Debbie Helms trains our team in Suicide Postvention.

Our team also enjoyed the opportunity through this training to improve our working relationships and practice our self-care. We began the summer with mindful yoga for anxiety relief, led by art therapist Alex Norby. This was a first for most of our Peer Mentors, and many found it so rejuvenating that they sought to add it to their personal routines. Later, Senior Peer Mentor Greta Waag taught us some self-reflection skills through Dialectical Behavioral Therapy, or DBT, a method that has helped her tremendously in her own recovery and one she’s very passionate about. Additionally, our team clinician Donna Kausek led us in a conversation about healthy work relationships, covering topics like effective communication, fostering mutual respect, and making and keeping boundaries – all skills that will prove invaluable to us in our work with The NAN Project and beyond.

Our Peer Mentors filled the board during Greta’s DBT Pros and Cons activity!

To break up the sometimes intense suicide prevention topics, we got to have some fun and flex our creativity with improvisational activities and artistic projects. Friend of The NAN Project and filmmaker Dan Perez de la Garza led us in a film studio workshop. Last year, Dan helped us create the vignettes about mental health that we’ve released on YouTube. He encouraged us to use film as a medium to express ourselves, given that our work in high schools has already made us storytellers. Building on this theme, Agatha from Salem State University lead us in some public speaking and storytelling exercises. We practiced concise phrasing with six-word stories and answering tough questions with no preparation in front of an audience, which pulled many of our Peer Mentors out of their comfort zones. Though it may have been hard to get through, this exercise showed us that we have the skills to power through an uncomfortable situation. Our team did lots of art, too: Alex returned to lead us in a group painting project for which we connected our individual canvases with one continuous line, illustrating how we are connected as The NAN Project team.

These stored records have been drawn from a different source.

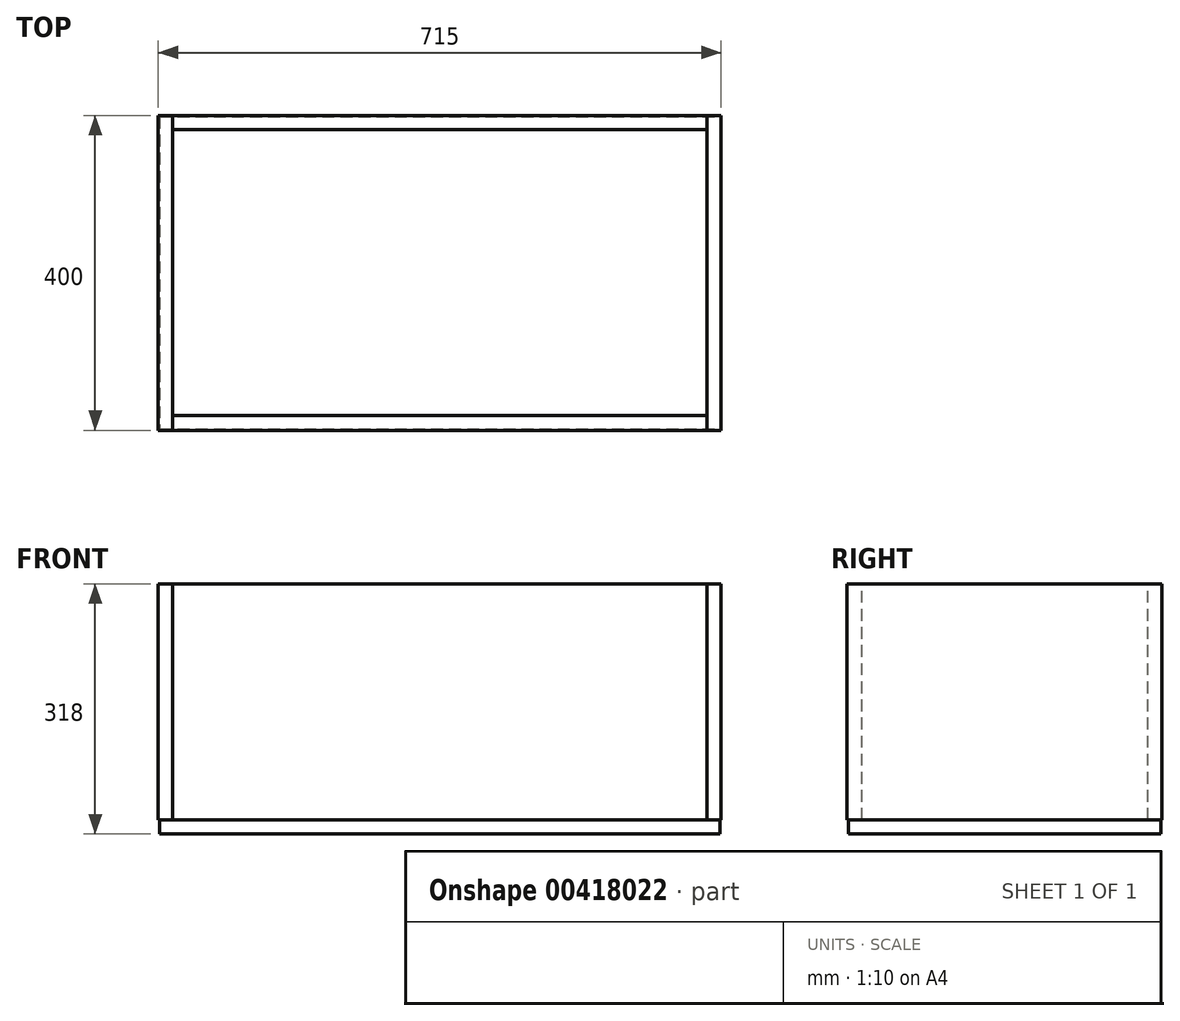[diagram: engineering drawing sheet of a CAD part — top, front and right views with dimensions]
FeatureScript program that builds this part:
annotation { "Feature Type Name" : "Feature", "Feature Type Description" : "" }
export const myFeature = defineFeature(function(context is Context, id is Id, definition is map)
    precondition{}
    {
        {
            var Q0;
            Q0=qCreatedBy(makeId("Front.planeOp"),FACE);
            var sketch = newSketch(context, id + "F0", { "sketchPlane" : qUnion([Q0])});
            skLineSegment(sketch, "E0.bottom", {"start": v(-339.5, -150) * mm, "end": v(339.5, -150) * mm});
            skLineSegment(sketch, "E0.top", {"start": v(-339.5, 150) * mm, "end": v(339.5, 150) * mm});
            skLineSegment(sketch, "E0.left", {"start": v(-339.5, -150) * mm, "end": v(-339.5, 150) * mm});
            skLineSegment(sketch, "E0.right", {"start": v(339.5, -150) * mm, "end": v(339.5, 150) * mm});
            skPoint(sketch, "E0.middle", {"position": v(0, 0) * mm});
            skLineSegment(sketch, "E1.bottom", {"start": v(-339.5, -150) * mm, "end": v(-357.5, -150) * mm});
            skLineSegment(sketch, "E1.top", {"start": v(-339.5, 150) * mm, "end": v(-357.5, 150) * mm});
            skLineSegment(sketch, "E1.right", {"start": v(-357.5, -150) * mm, "end": v(-357.5, 150) * mm});
            skLineSegment(sketch, "E2.bottom", {"start": v(339.5, -150) * mm, "end": v(357.5, -150) * mm});
            skLineSegment(sketch, "E2.top", {"start": v(339.5, 150) * mm, "end": v(357.5, 150) * mm});
            skLineSegment(sketch, "E2.right", {"start": v(357.5, -150) * mm, "end": v(357.5, 150) * mm});
            skLineSegment(sketch, "E3", {"start": v(0, 0) * mm, "end": v(0, -312.9) * mm, "construction": true});
            skLineSegment(sketch, "E4.bottom", {"start": v(356, -168) * mm, "end": v(-356, -168) * mm});
            skLineSegment(sketch, "E4.top", {"start": v(356, -150) * mm, "end": v(-356, -150) * mm});
            skLineSegment(sketch, "E4.left", {"start": v(356, -168) * mm, "end": v(356, -150) * mm});
            skLineSegment(sketch, "E4.right", {"start": v(-356, -168) * mm, "end": v(-356, -150) * mm});
            skPoint(sketch, "E4.middle", {"position": v(0, -159) * mm});
            skSolve(sketch);
        }
        {
            var Q0;
            {var subQ1=sQuery(id+"F0.wireOp",EDGE,"E1.bottom");Q0=makeQuery(id+"F0.imprint","IMPRINT",FACE,{"disambiguationData":[TD([[makeQuery(id+"F0.imprint","IMPRINT",EDGE,{"derivedFrom":subQ1}),-1.0]])]});}
            var Q1;
            {var subQ1=sQuery(id+"F0.wireOp",EDGE,"E2.bottom");Q1=makeQuery(id+"F0.imprint","IMPRINT",FACE,{"disambiguationData":[TD([[makeQuery(id+"F0.imprint","IMPRINT",EDGE,{"derivedFrom":subQ1}),1.0]])]});}
            extrude(context, id + "F1", {"entities" : qUnion([Q0, Q1]), "depth" : 400 * mm});
        }
        {
            var Q0;
            Q0=makeQuery(id+"F0.imprint","IMPRINT",FACE,{"disambiguationData":[TD([[makeQuery(id+"F0.imprint","IMPRINT",EDGE,{"derivedFrom":sQuery(id+"F0.wireOp",EDGE,"E0.top")}),-1.0]])]});
            extrude(context, id + "F2", {"entities" : qUnion([Q0]), "depth" : 18 * mm});
        }
        {
            var Q0;
            Q0=makeQuery(id+"F0.imprint","IMPRINT",FACE,{"disambiguationData":[TD([[makeQuery(id+"F0.imprint","IMPRINT",EDGE,{"derivedFrom":sQuery(id+"F0.wireOp",EDGE,"E0.top")}),-1.0]])]});
            cPlane(context, id + "F3", {"entities" : qUnion([Q0]), "cplaneType" : CPlaneType.OFFSET, "offset" : 400 * mm, "width" : 150 * mm, "height" : 150 * mm});
        }
        {
            var Q0;
            Q0=qCreatedBy(id+"F3.planeOp",FACE);
            var sketch = newSketch(context, id + "F4", { "sketchPlane" : qUnion([Q0])});
            skLineSegment(sketch, "E5.bottom", {"start": v(-339.5, -150) * mm, "end": v(339.5, -150) * mm});
            skLineSegment(sketch, "E5.top", {"start": v(-339.5, 150) * mm, "end": v(339.5, 150) * mm});
            skLineSegment(sketch, "E5.left", {"start": v(-339.5, -150) * mm, "end": v(-339.5, 150) * mm});
            skLineSegment(sketch, "E5.right", {"start": v(339.5, -150) * mm, "end": v(339.5, 150) * mm});
            skPoint(sketch, "E5.middle", {"position": v(0, 0) * mm});
            skLineSegment(sketch, "E6.bottom", {"start": v(-339.5, -150) * mm, "end": v(-357.5, -150) * mm});
            skLineSegment(sketch, "E6.top", {"start": v(-339.5, 150) * mm, "end": v(-357.5, 150) * mm});
            skLineSegment(sketch, "E6.right", {"start": v(-357.5, -150) * mm, "end": v(-357.5, 150) * mm});
            skLineSegment(sketch, "E7.bottom", {"start": v(339.5, -150) * mm, "end": v(357.5, -150) * mm});
            skLineSegment(sketch, "E7.top", {"start": v(339.5, 150) * mm, "end": v(357.5, 150) * mm});
            skLineSegment(sketch, "E7.right", {"start": v(357.5, -150) * mm, "end": v(357.5, 150) * mm});
            skLineSegment(sketch, "E8", {"start": v(0, 18.77) * mm, "end": v(0, 0) * mm, "construction": true});
            skLineSegment(sketch, "E9.bottom", {"start": v(356, -168) * mm, "end": v(-356, -168) * mm});
            skLineSegment(sketch, "E9.top", {"start": v(356, -150) * mm, "end": v(-356, -150) * mm});
            skLineSegment(sketch, "E9.left", {"start": v(356, -168) * mm, "end": v(356, -150) * mm});
            skLineSegment(sketch, "E9.right", {"start": v(-356, -168) * mm, "end": v(-356, -150) * mm});
            skPoint(sketch, "E9.middle", {"position": v(0, -159) * mm});
            skSolve(sketch);
        }
        {
            var Q0;
            Q0=makeQuery(id+"F4.imprint","IMPRINT",FACE,{"disambiguationData":[TD([[makeQuery(id+"F4.imprint","IMPRINT",EDGE,{"derivedFrom":sQuery(id+"F4.wireOp",EDGE,"E5.top")}),-1.0]])]});
            extrude(context, id + "F5", {"entities" : qUnion([Q0]), "oppositeDirection" : true, "depth" : 19 * mm});
        }
        {
            var Q0;
            Q0=makeQuery(id+"F5.opExtrude","CAP_FACE",FACE,{"disambiguationData":[OSD([sQuery(id+"F4.wireOp",EDGE,"E5.top"),sQuery(id+"F4.wireOp",EDGE,"E5.left"),sQuery(id+"F4.wireOp",EDGE,"E5.right"),sQuery(id+"F4.wireOp",EDGE,"E9.top")])],"isStart":true});
            cPlane(context, id + "F6", {"entities" : qUnion([Q0]), "cplaneType" : CPlaneType.OFFSET, "offset" : 1.5 * mm, "oppositeDirection" : true, "width" : 150 * mm, "height" : 150 * mm});
        }
        {
            var Q0;
            Q0=qCreatedBy(id+"F6.planeOp",FACE);
            var sketch = newSketch(context, id + "F7", { "sketchPlane" : qUnion([Q0])});
            skLineSegment(sketch, "E10.bottom", {"start": v(-339.5, -150) * mm, "end": v(339.5, -150) * mm});
            skLineSegment(sketch, "E10.top", {"start": v(-339.5, 150) * mm, "end": v(339.5, 150) * mm});
            skLineSegment(sketch, "E10.left", {"start": v(-339.5, -150) * mm, "end": v(-339.5, 150) * mm});
            skLineSegment(sketch, "E10.right", {"start": v(339.5, -150) * mm, "end": v(339.5, 150) * mm});
            skPoint(sketch, "E10.middle", {"position": v(0, 0) * mm});
            skLineSegment(sketch, "E11.bottom", {"start": v(-339.5, -150) * mm, "end": v(-357.5, -150) * mm});
            skLineSegment(sketch, "E11.top", {"start": v(-339.5, 150) * mm, "end": v(-357.5, 150) * mm});
            skLineSegment(sketch, "E11.right", {"start": v(-357.5, -150) * mm, "end": v(-357.5, 150) * mm});
            skLineSegment(sketch, "E12.bottom", {"start": v(339.5, -150) * mm, "end": v(357.5, -150) * mm});
            skLineSegment(sketch, "E12.top", {"start": v(339.5, 150) * mm, "end": v(357.5, 150) * mm});
            skLineSegment(sketch, "E12.right", {"start": v(357.5, -150) * mm, "end": v(357.5, 150) * mm});
            skLineSegment(sketch, "E13", {"start": v(0, 0) * mm, "end": v(0, -81.43) * mm, "construction": true});
            skLineSegment(sketch, "E14.bottom", {"start": v(356, -168) * mm, "end": v(-356, -168) * mm});
            skLineSegment(sketch, "E14.top", {"start": v(356, -150) * mm, "end": v(-356, -150) * mm});
            skLineSegment(sketch, "E14.left", {"start": v(356, -168) * mm, "end": v(356, -150) * mm});
            skLineSegment(sketch, "E14.right", {"start": v(-356, -168) * mm, "end": v(-356, -150) * mm});
            skPoint(sketch, "E14.middle", {"position": v(0, -159) * mm});
            skSolve(sketch);
        }
        {
            var Q0;
            Q0=makeQuery(id+"F7.imprint","IMPRINT",FACE,{"disambiguationData":[TD([[makeQuery(id+"F7.imprint","IMPRINT",EDGE,{"derivedFrom":sQuery(id+"F7.wireOp",EDGE,"E14.bottom")}),-1.0]])]});
            extrude(context, id + "F8", {"entities" : qUnion([Q0]), "oppositeDirection" : true, "depth" : 397 * mm});
        }
    });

Finally, art therapist Fernanda Lopez from Lawrence Arts House helped us to create a three-dimensional mural to represent our work. We used daffodils as a symbol of rebirth and new beginnings in recovery, and arranged them around the word hope, which we hope to instill in the students who attend our presentations. We hung this mural in The NAN Project’s Lexington office as a reminder of our incredible journeys and of the great time we had together this summer. 


These beautiful flowers are now hanging in The NAN Project office at 125 Hartwell – thanks to this team of Peer Mentors turned artists, and help from Fernanda Lopez!

Following this extensive training, the wonderful group of young people who participated have all graduated to Senior Peer Mentor status.  Thank you to our guest instructors for taking time to come work with us; thank you to the Young Adult Vocational Program in Arlington for lending us a beautiful training space; and thank you to Eliot and the Cummings Foundation for the support to make these trainings happen. Our team is more prepared than ever to return to high schools this upcoming fall!

In this art activity lead by Alex, one continuous line connects our individual paintings together as one art piece.